Ah, look at what we have here! We have a short train – that one, yes, one well car with the containers stacked two-high is the last car on the train – with the KCS 666 leading! The Beast! I think that thing has since been scrapped or sold, meaning that this may be my only shot of it.
Like I said, those trains with one intermodal car on the rear do happen here!
Here’s the coal train again, after the M-KCDA passed it.
Yeah, it’s not so great. Oh, well. Maybe the next shot – the last action shot – will be redeeming.
The Grand Finale?
Here we are back at the bridge at Hodgen, and we can’t even see much of the train in this picture.
Oh, well. It’s just a picture.
Fun Times
Back at the yard in Heavener, the sun was setting. There wasn’t much happening. I got this one last shot, a self-portrait of three friends spending a weekend on the mountain chasing trains that they love so much.
Ah, yes, fun times. We are just happy to have had them and to have this photographic record by which to remember them. Remember that if you like what you see here, the best way to be alerted to site updates is to join the Facebook fan page.
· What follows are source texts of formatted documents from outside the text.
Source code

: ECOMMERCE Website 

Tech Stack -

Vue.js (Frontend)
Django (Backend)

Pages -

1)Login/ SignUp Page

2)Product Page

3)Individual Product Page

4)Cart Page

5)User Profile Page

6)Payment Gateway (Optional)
I hope that this colossal set of pictures (of which about five are really good) was enough for you for one post! Remember that, as I’ve been suddenly reminded this week, like the events and memories shown in these pictures from five years ago, everything in life, is temporary, including life itself.
Merci,
Jimbaux
{ 3 comments… read them below or add one }
Beautiful colors on the trees, and as you stated many of those locos, have been swapped out, etc. As the old folks used to say, time changes everything.
Nice stuff, I really have to get down there to shoot more.
Yes, Arkansas does have a legislature. It’s in session for 90 days every two years-which actually limits the mischief they can foist on the citizenry-then everyone goes back to their day jobs. The smoking ban was done before I moved here, so don’t know if that was actually passed by the legislature, or done by executive order. My guess is it went through the normal legislative process, and the person who posted that sign is misinformed, or not aware of the way things work. I share your libertarian bent-let people make their own choices, good, bad, or ugly, on lifestyle issues. I have come to really resent those who want to tell me how I have to have my food cooked, among other things. Most people who have some kind of vice, real or imagined, are well aware of the possible outcomes. That said, as a non smoker, I find it a much more pleasant experience to not have to inhale other people’s smoke. But I’m not going to limit or infringe on others’ right to engage in legal activity, so smoke ’em if ya got ’em.
That object in the fourth picture down appears to be a surveyors mark. It could mark a point along a boundary or it might have been placed at a point from which they took their shots while performing surveying tasks. Or perhaps for other purposes altogether. I’m not a surveyor but I am familiar with how they work and that is what it looks like to me.